▶ **Your instructions**: Should pictures appear among the records, leave them out, and copy exactly only the lines from the first through the one with "ГОСТ 27.002—89 Надежность", inclusive.

[Records from a collection]
---
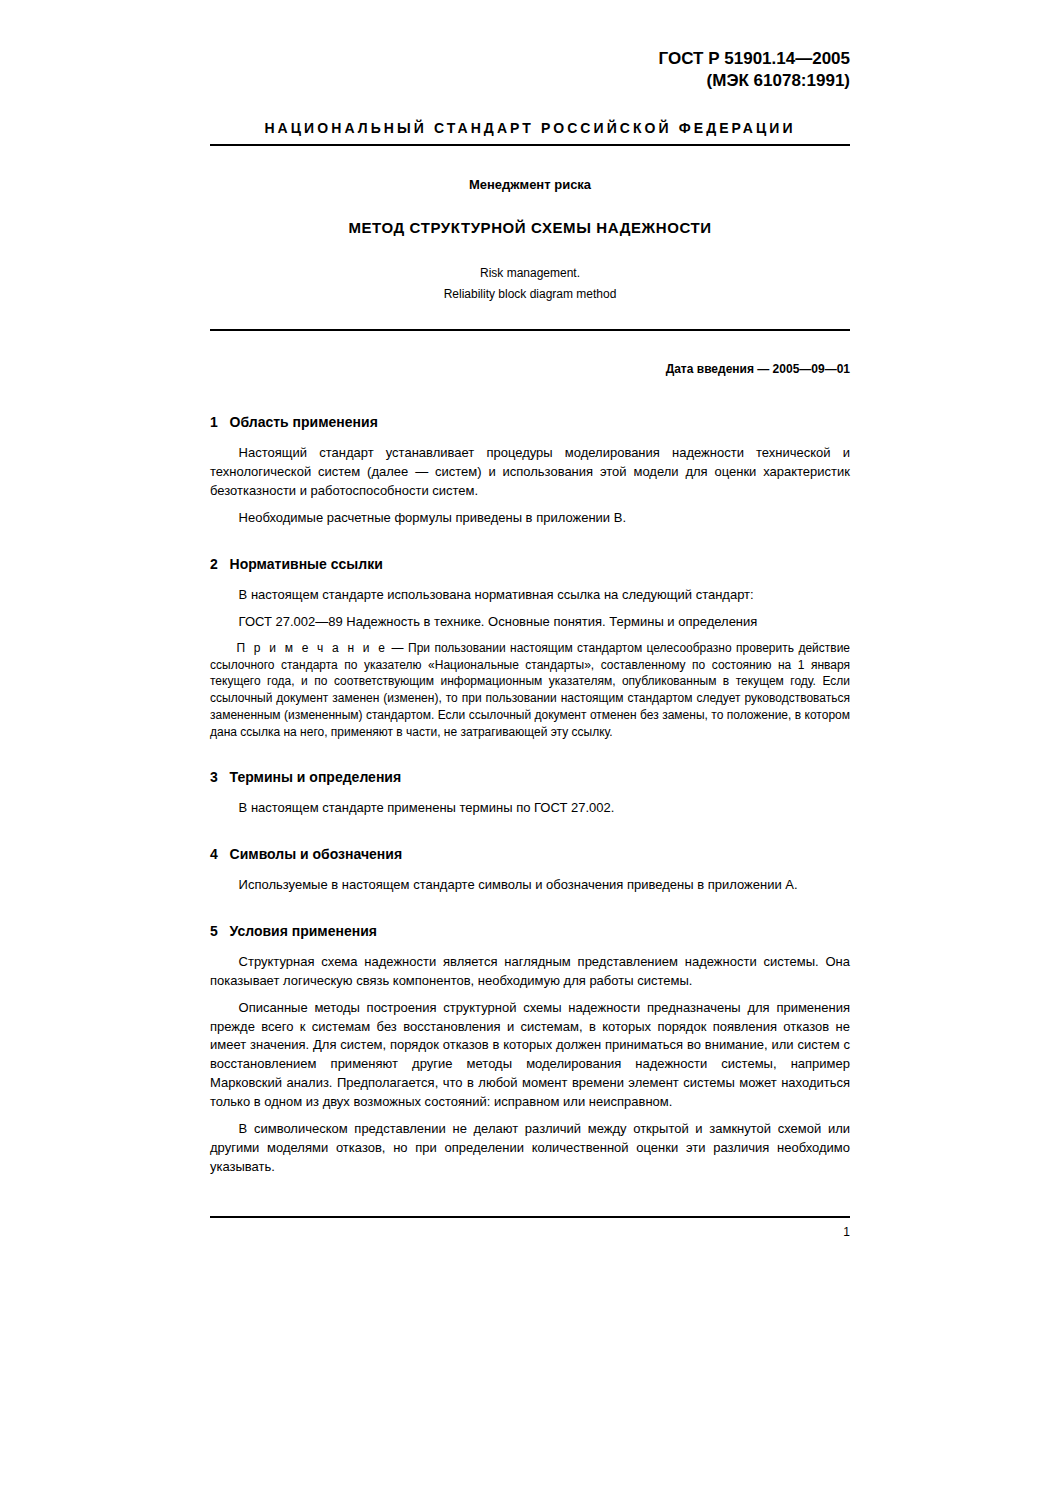ГОСТ Р 51901.14—2005
(МЭК 61078:1991)
НАЦИОНАЛЬНЫЙ СТАНДАРТ РОССИЙСКОЙ ФЕДЕРАЦИИ
Менеджмент риска
МЕТОД СТРУКТУРНОЙ СХЕМЫ НАДЕЖНОСТИ
Risk management.
Reliability block diagram method
Дата введения — 2005—09—01
1 Область применения
Настоящий стандарт устанавливает процедуры моделирования надежности технической и технологической систем (далее — систем) и использования этой модели для оценки характеристик безотказности и работоспособности систем.
Необходимые расчетные формулы приведены в приложении В.
2 Нормативные ссылки
В настоящем стандарте использована нормативная ссылка на следующий стандарт:
ГОСТ 27.002—89 Надежность в технике. Основные понятия. Термины и определения
П р и м е ч а н и е — При пользовании настоящим стандартом целесообразно проверить действие ссылочного стандарта по указателю «Национальные стандарты», составленному по состоянию на 1 января текущего года, и по соответствующим информационным указателям, опубликованным в текущем году. Если ссылочный документ заменен (изменен), то при пользовании настоящим стандартом следует руководствоваться замененным (измененным) стандартом. Если ссылочный документ отменен без замены, то положение, в котором дана ссылка на него, применяют в части, не затрагивающей эту ссылку.
3 Термины и определения
В настоящем стандарте применены термины по ГОСТ 27.002.
4 Символы и обозначения
Используемые в настоящем стандарте символы и обозначения приведены в приложении А.
5 Условия применения
Структурная схема надежности является наглядным представлением надежности системы. Она показывает логическую связь компонентов, необходимую для работы системы.
Описанные методы построения структурной схемы надежности предназначены для применения прежде всего к системам без восстановления и системам, в которых порядок появления отказов не имеет значения. Для систем, порядок отказов в которых должен приниматься во внимание, или систем с восстановлением применяют другие методы моделирования надежности системы, например Марковский анализ. Предполагается, что в любой момент времени элемент системы может находиться только в одном из двух возможных состояний: исправном или неисправном.
В символическом представлении не делают различий между открытой и замкнутой схемой или другими моделями отказов, но при определении количественной оценки эти различия необходимо указывать.
1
---
▶ **Output below**:
ГОСТ Р 51901.14—2005
(МЭК 61078:1991)
НАЦИОНАЛЬНЫЙ СТАНДАРТ РОССИЙСКОЙ ФЕДЕРАЦИИ
Менеджмент риска
МЕТОД СТРУКТУРНОЙ СХЕМЫ НАДЕЖНОСТИ
Risk management.
Reliability block diagram method
Дата введения — 2005—09—01
1 Область применения
Настоящий стандарт устанавливает процедуры моделирования надежности технической и технологической систем (далее — систем) и использования этой модели для оценки характеристик безотказности и работоспособности систем.
Необходимые расчетные формулы приведены в приложении В.
2 Нормативные ссылки
В настоящем стандарте использована нормативная ссылка на следующий стандарт:
ГОСТ 27.002—89 Надежность в технике. Основные понятия. Термины и определения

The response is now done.